> THE TASK
A single number is all that's needed: how many lines in the data contain the string "Органа".

> Collection entries

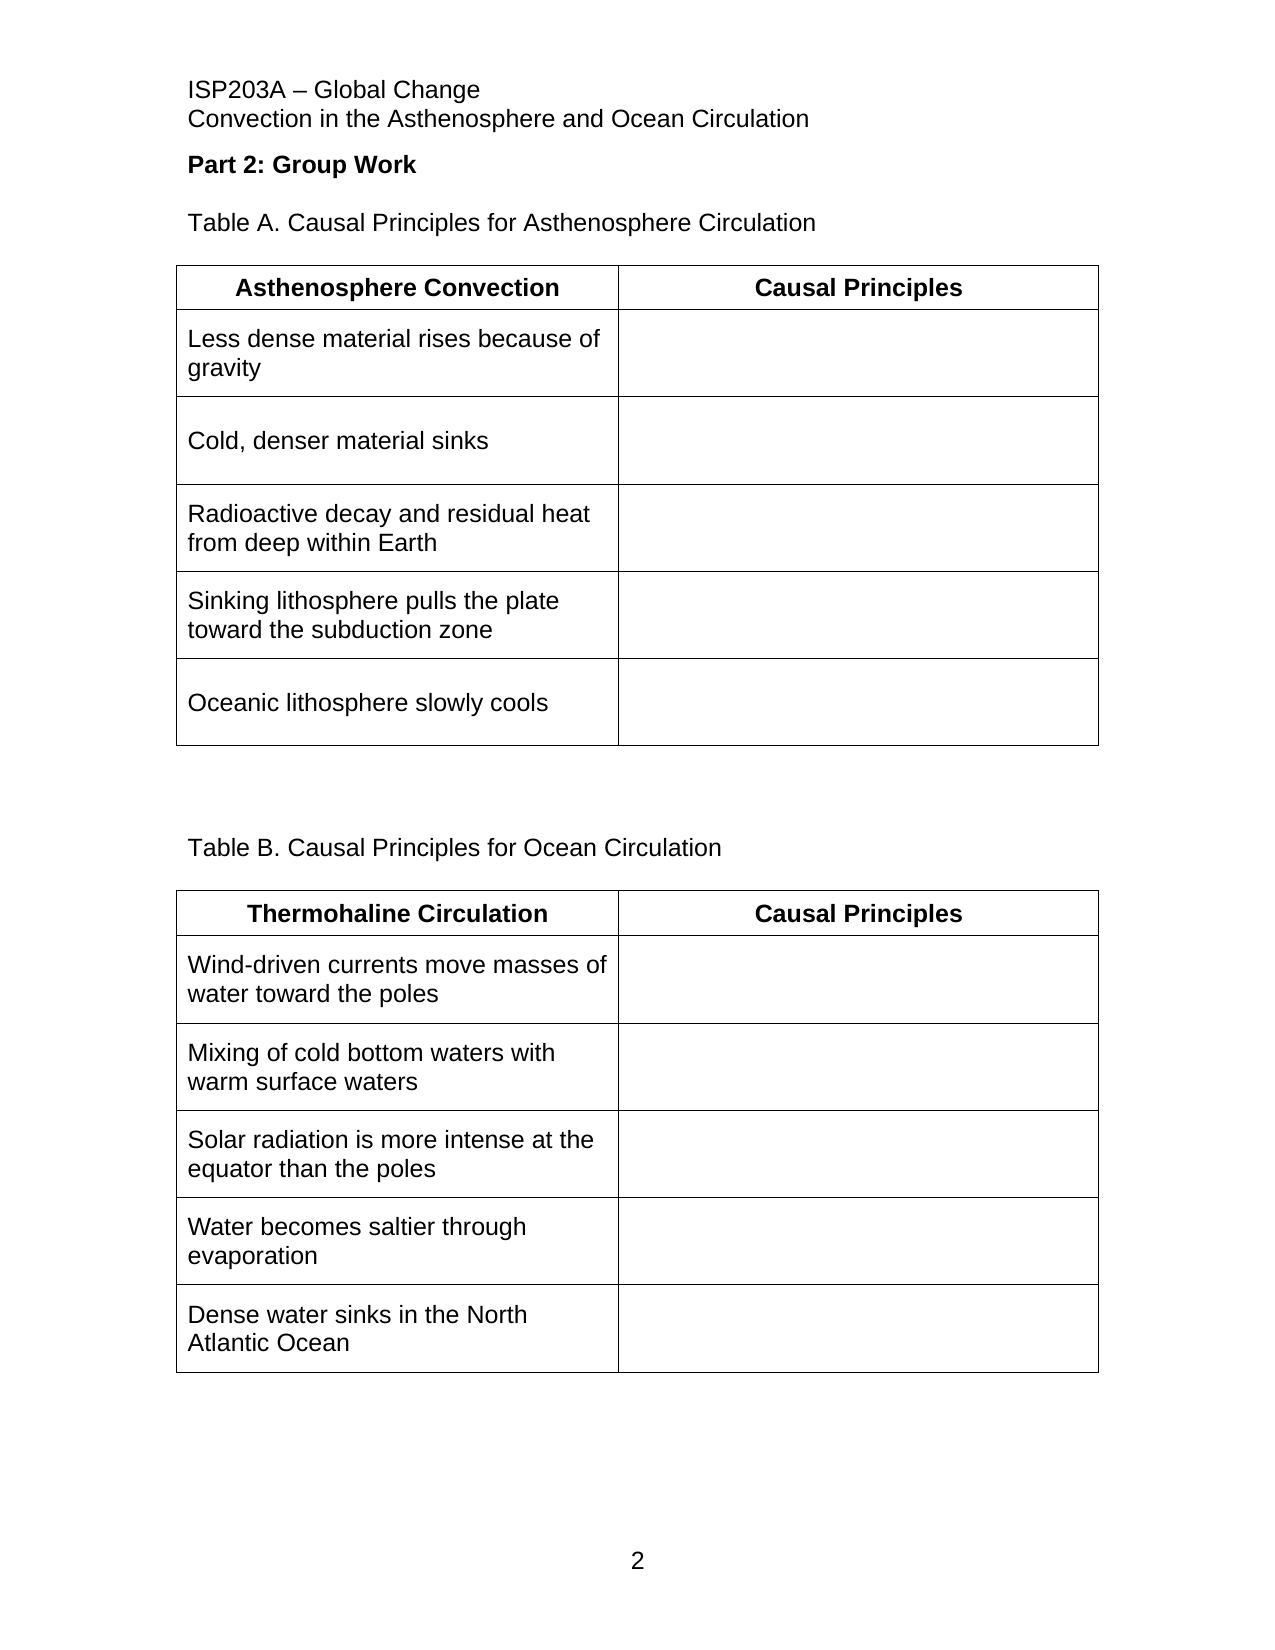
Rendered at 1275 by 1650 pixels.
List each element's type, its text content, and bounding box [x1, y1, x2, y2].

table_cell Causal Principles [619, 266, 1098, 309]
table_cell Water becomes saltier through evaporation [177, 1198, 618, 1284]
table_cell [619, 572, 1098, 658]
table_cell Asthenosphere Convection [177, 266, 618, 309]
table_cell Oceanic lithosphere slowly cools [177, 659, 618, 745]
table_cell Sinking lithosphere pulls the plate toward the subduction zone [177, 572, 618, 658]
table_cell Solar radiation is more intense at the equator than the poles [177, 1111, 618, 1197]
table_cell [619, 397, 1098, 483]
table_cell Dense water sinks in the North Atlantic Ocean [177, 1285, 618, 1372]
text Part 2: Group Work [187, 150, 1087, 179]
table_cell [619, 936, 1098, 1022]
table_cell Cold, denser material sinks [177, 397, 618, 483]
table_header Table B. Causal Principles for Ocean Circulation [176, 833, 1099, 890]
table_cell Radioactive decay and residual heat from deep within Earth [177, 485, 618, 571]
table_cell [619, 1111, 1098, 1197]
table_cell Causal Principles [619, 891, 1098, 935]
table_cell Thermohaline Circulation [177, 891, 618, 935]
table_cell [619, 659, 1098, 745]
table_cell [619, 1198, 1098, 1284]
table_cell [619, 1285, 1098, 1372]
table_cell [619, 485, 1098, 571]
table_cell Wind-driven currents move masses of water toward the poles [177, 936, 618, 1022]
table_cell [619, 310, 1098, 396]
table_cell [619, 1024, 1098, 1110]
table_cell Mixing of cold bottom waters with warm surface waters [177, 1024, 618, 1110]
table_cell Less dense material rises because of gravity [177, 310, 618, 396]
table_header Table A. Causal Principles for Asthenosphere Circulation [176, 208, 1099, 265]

==

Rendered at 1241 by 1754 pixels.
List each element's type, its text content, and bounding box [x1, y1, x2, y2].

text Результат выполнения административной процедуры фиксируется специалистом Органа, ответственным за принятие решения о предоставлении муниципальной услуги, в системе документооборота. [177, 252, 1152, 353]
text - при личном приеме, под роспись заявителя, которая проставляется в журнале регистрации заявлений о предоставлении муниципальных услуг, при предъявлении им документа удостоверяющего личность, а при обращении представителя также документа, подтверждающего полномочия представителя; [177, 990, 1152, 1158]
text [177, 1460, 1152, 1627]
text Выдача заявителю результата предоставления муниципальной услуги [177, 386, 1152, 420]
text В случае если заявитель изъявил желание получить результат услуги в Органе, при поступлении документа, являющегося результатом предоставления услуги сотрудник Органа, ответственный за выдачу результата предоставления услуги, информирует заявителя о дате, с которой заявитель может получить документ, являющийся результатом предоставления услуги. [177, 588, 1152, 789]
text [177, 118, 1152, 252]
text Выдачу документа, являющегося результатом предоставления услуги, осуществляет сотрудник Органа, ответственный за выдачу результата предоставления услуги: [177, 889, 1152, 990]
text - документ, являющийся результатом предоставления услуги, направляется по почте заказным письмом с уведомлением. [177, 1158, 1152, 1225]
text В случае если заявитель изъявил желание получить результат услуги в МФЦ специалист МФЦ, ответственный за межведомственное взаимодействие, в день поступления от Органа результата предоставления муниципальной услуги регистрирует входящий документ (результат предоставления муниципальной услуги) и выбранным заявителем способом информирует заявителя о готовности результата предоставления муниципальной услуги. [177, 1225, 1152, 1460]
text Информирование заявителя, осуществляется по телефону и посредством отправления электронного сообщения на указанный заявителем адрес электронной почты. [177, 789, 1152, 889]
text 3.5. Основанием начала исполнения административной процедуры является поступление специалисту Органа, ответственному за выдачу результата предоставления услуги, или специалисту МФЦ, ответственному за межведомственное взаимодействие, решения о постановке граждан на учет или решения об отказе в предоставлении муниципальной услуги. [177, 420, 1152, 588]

> SOLUTION FOR THIS TASK
5